--- LISTED ENTRIES ---
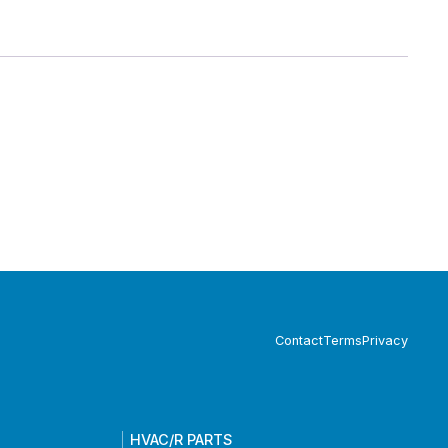
Contact
Terms
Privacy
HVAC/R PARTS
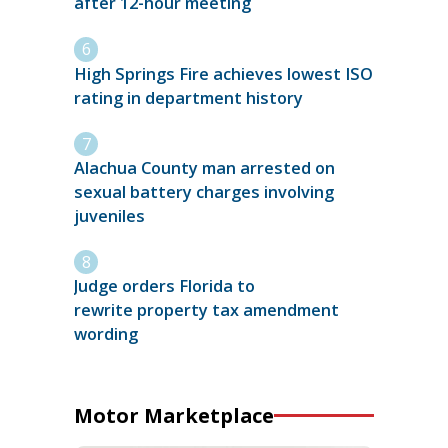
after 12-hour meeting
High Springs Fire achieves lowest ISO
rating in department history
Alachua County man arrested on
sexual battery charges involving
juveniles
Judge orders Florida to
rewrite property tax amendment
wording
Motor Marketplace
---
Write out the text from these rows again, swapping "meeting" for "session" and changing nothing else. Leave out the pictures.

Contact
Terms
Privacy
HVAC/R PARTS
after 12-hour session
High Springs Fire achieves lowest ISO
rating in department history
Alachua County man arrested on
sexual battery charges involving
juveniles
Judge orders Florida to
rewrite property tax amendment
wording
Motor Marketplace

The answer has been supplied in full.